[Collected data]
*****
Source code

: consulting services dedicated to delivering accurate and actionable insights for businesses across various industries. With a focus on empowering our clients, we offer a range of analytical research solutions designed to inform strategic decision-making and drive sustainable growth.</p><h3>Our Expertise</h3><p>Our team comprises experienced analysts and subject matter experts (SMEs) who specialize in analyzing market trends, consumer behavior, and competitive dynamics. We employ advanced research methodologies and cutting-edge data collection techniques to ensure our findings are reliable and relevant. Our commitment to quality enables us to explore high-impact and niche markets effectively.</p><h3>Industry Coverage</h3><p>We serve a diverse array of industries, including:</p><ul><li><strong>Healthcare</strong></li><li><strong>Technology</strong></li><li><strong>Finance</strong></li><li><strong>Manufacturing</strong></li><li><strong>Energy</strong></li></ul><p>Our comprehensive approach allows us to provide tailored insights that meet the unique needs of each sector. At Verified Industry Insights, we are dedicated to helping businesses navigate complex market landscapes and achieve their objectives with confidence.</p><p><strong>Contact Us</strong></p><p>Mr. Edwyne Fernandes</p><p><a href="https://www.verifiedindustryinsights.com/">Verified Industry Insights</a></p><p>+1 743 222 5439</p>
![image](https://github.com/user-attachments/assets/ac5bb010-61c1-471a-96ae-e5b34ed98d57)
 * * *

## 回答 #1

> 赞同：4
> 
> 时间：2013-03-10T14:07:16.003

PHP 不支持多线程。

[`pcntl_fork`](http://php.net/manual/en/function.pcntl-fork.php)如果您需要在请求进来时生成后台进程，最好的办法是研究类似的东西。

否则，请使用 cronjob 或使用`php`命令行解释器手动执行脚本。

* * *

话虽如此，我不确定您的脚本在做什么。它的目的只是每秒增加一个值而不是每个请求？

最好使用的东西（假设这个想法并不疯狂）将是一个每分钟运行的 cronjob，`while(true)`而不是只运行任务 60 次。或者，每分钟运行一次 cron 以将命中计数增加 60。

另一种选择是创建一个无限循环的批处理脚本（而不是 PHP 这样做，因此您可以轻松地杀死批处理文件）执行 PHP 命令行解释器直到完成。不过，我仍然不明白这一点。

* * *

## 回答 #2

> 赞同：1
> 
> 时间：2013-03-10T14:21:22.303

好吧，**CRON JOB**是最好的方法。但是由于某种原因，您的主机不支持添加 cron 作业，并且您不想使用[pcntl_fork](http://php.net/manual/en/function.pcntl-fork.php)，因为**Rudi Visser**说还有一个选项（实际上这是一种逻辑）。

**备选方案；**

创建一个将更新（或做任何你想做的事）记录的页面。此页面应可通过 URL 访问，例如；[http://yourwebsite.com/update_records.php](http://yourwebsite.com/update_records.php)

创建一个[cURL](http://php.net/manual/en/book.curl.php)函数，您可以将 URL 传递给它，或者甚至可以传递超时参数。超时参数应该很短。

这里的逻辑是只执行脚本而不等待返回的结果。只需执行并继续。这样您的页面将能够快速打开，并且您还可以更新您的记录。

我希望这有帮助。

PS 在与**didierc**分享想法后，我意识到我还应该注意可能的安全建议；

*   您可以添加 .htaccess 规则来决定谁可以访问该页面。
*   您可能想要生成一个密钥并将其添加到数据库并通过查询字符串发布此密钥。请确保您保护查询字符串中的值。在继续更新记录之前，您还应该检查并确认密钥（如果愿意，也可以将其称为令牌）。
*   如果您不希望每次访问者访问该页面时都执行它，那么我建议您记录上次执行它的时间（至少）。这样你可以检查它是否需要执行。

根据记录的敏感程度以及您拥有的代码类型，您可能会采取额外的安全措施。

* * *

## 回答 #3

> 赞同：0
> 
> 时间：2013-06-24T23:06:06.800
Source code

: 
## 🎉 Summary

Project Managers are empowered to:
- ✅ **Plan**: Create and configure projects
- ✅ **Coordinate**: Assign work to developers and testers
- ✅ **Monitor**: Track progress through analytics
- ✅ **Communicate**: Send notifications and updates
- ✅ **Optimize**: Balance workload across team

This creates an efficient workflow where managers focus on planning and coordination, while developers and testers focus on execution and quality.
*****
• [What is being asked] Say how many lines in the records hold the string "https". Give no other words.

• [Answer area] 2